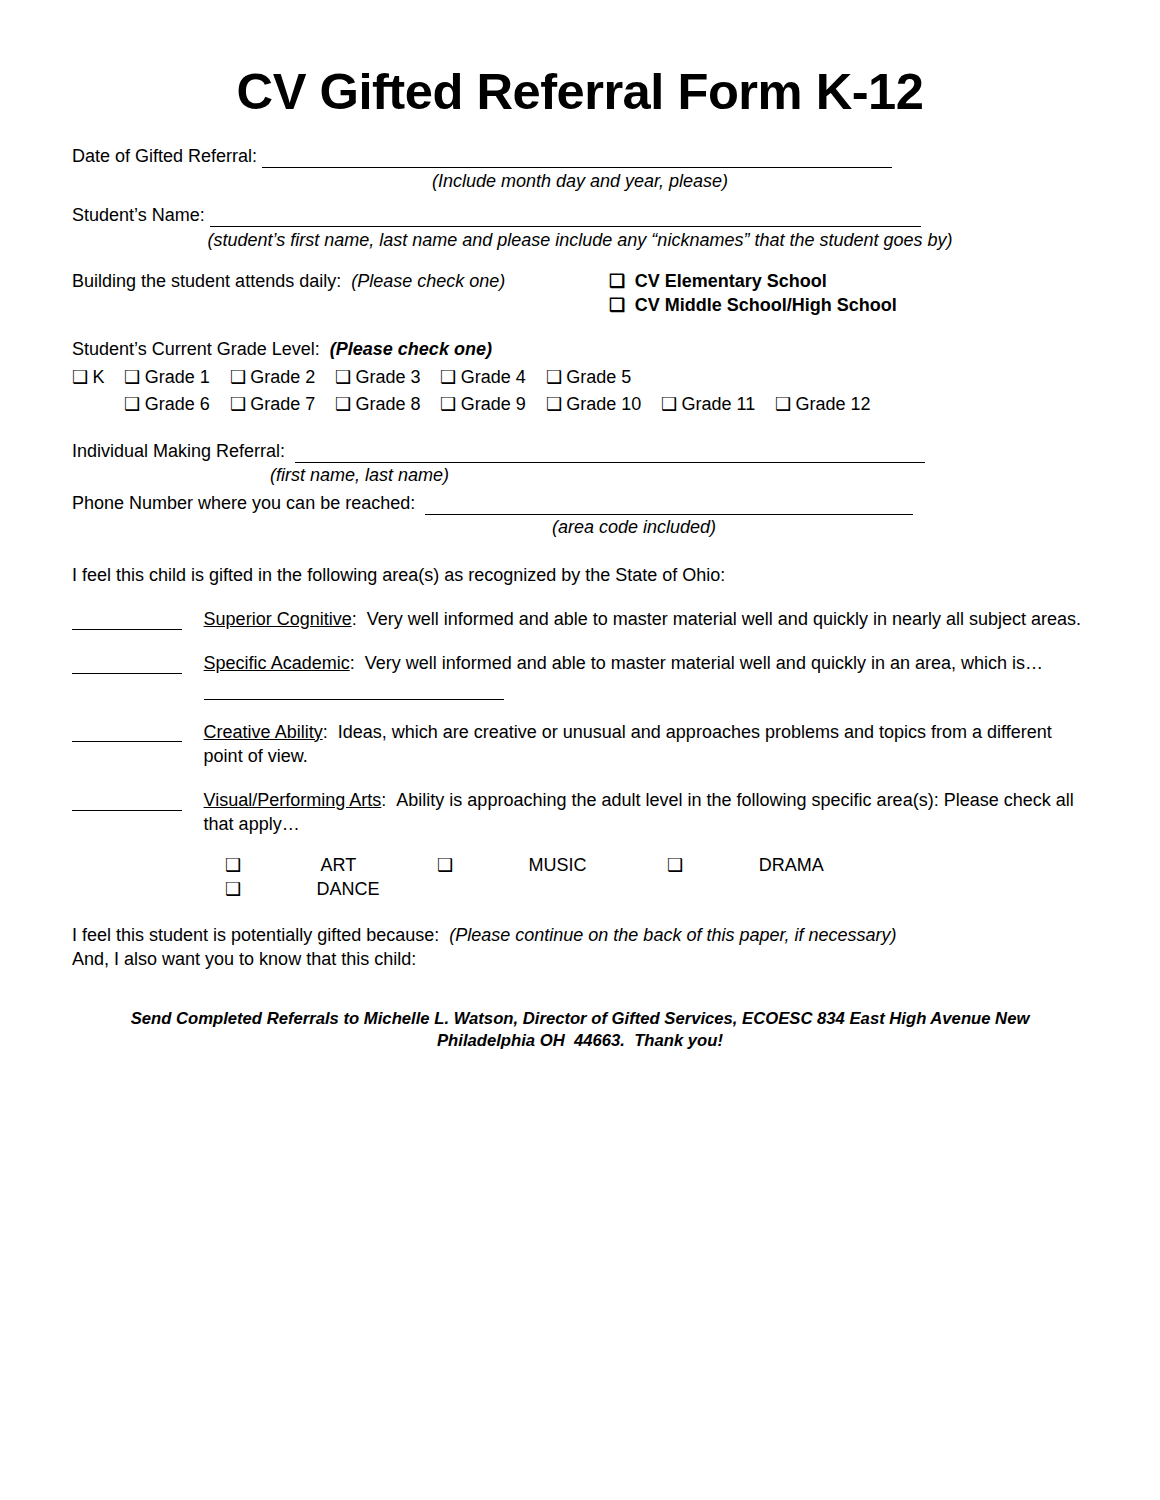CV Gifted Referral Form K-12
Date of Gifted Referral: (Include month day and year, please)
Student’s Name: (student’s first name, last name and please include any “nicknames” that the student goes by)
Building the student attends daily: (Please check one) ❑ CV Elementary School
❑ CV Middle School/High School
Student’s Current Grade Level: (Please check one)
| ❑ K | ❑ Grade 1 | ❑ Grade 2 | ❑ Grade 3 | ❑ Grade 4 | ❑ Grade 5 | | |
| | ❑ Grade 6 | ❑ Grade 7 | ❑ Grade 8 | ❑ Grade 9 | ❑ Grade 10 | ❑ Grade 11 | ❑ Grade 12 |
Individual Making Referral: (first name, last name)
Phone Number where you can be reached: (area code included)
I feel this child is gifted in the following area(s) as recognized by the State of Ohio:
Superior Cognitive: Very well informed and able to master material well and quickly in nearly all subject areas.
Specific Academic: Very well informed and able to master material well and quickly in an area, which is…
Creative Ability: Ideas, which are creative or unusual and approaches problems and topics from a different point of view.
Visual/Performing Arts: Ability is approaching the adult level in the following specific area(s): Please check all that apply…
❑ ART ❑MUSIC ❑DRAMA ❑DANCE
I feel this student is potentially gifted because: (Please continue on the back of this paper, if necessary)
And, I also want you to know that this child:
Send Completed Referrals to Michelle L. Watson, Director of Gifted Services, ECOESC 834 East High Avenue New Philadelphia OH 44663. Thank you!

________

## Required action
The output has to match the data above line for line, except that pictures are dropped.

## Result for this exercise
CV Gifted Referral Form K-12
Date of Gifted Referral: (Include month day and year, please)
Student’s Name: (student’s first name, last name and please include any “nicknames” that the student goes by)
Building the student attends daily: (Please check one) ❑ CV Elementary School
❑ CV Middle School/High School
Student’s Current Grade Level: (Please check one)
| ❑ K | ❑ Grade 1 | ❑ Grade 2 | ❑ Grade 3 | ❑ Grade 4 | ❑ Grade 5 | | |
| | ❑ Grade 6 | ❑ Grade 7 | ❑ Grade 8 | ❑ Grade 9 | ❑ Grade 10 | ❑ Grade 11 | ❑ Grade 12 |
Individual Making Referral: (first name, last name)
Phone Number where you can be reached: (area code included)
I feel this child is gifted in the following area(s) as recognized by the State of Ohio:
Superior Cognitive: Very well informed and able to master material well and quickly in nearly all subject areas.
Specific Academic: Very well informed and able to master material well and quickly in an area, which is…
Creative Ability: Ideas, which are creative or unusual and approaches problems and topics from a different point of view.
Visual/Performing Arts: Ability is approaching the adult level in the following specific area(s): Please check all that apply…
❑ ART ❑MUSIC ❑DRAMA ❑DANCE
I feel this student is potentially gifted because: (Please continue on the back of this paper, if necessary)
And, I also want you to know that this child:
Send Completed Referrals to Michelle L. Watson, Director of Gifted Services, ECOESC 834 East High Avenue New Philadelphia OH 44663. Thank you!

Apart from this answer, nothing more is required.